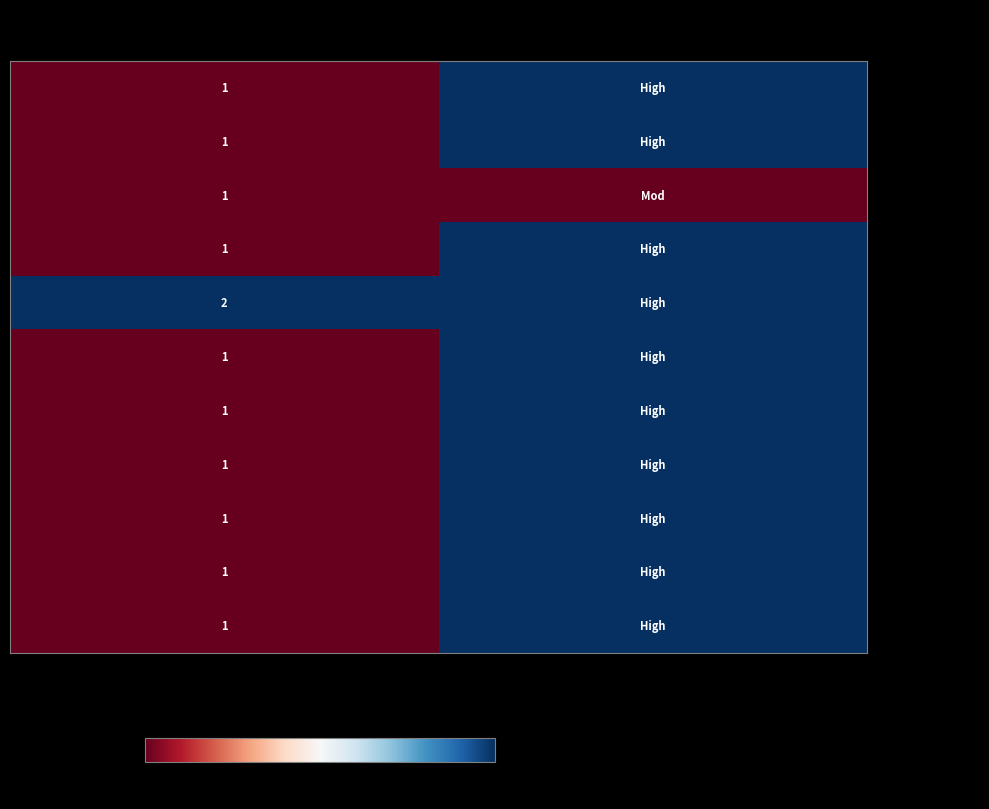

Which has a higher value, Rating Score or Standards Version?

Rating Score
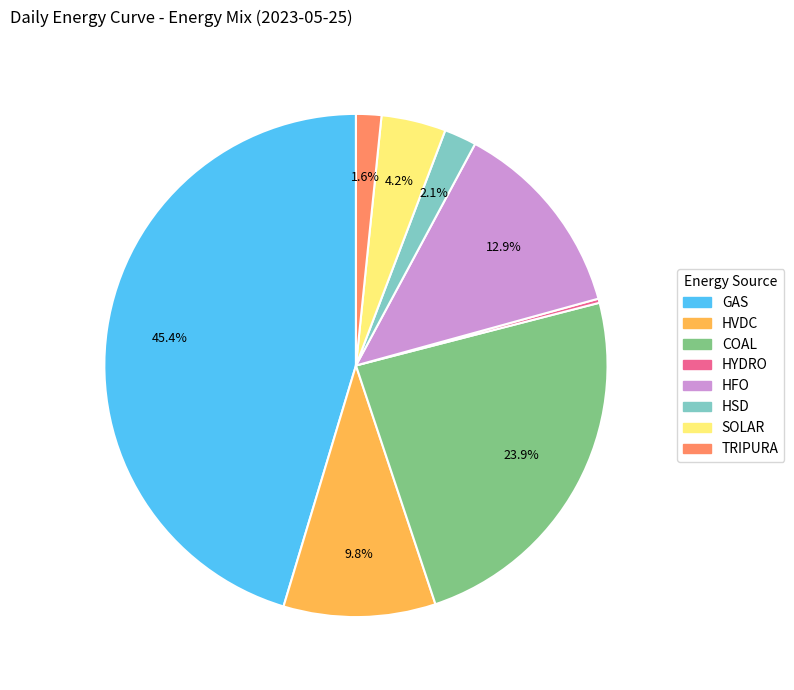

Which slice is the largest?

GAS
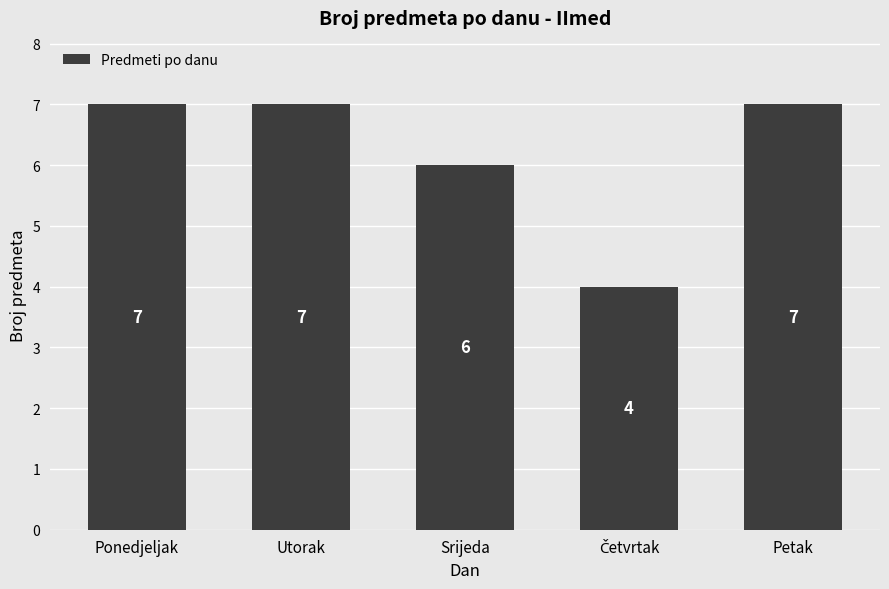

Read the value at Petak.

7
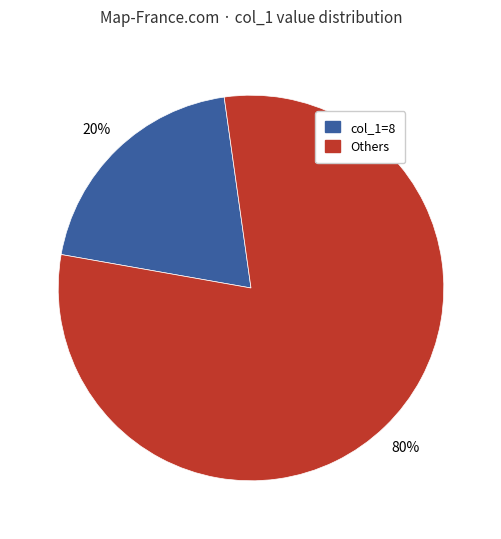

What is the largest slice in the pie chart?

Others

**WHAT THE EXERCISE ASKS**
Set down all of the material above line for line, without changing any words, and leave out the pictures.

**EXPECTED OUTPUT**
Which has a higher value, Rating Score or Standards Version?

Rating Score

Which slice is the largest?

GAS

Read the value at Petak.

7

What is the largest slice in the pie chart?

Others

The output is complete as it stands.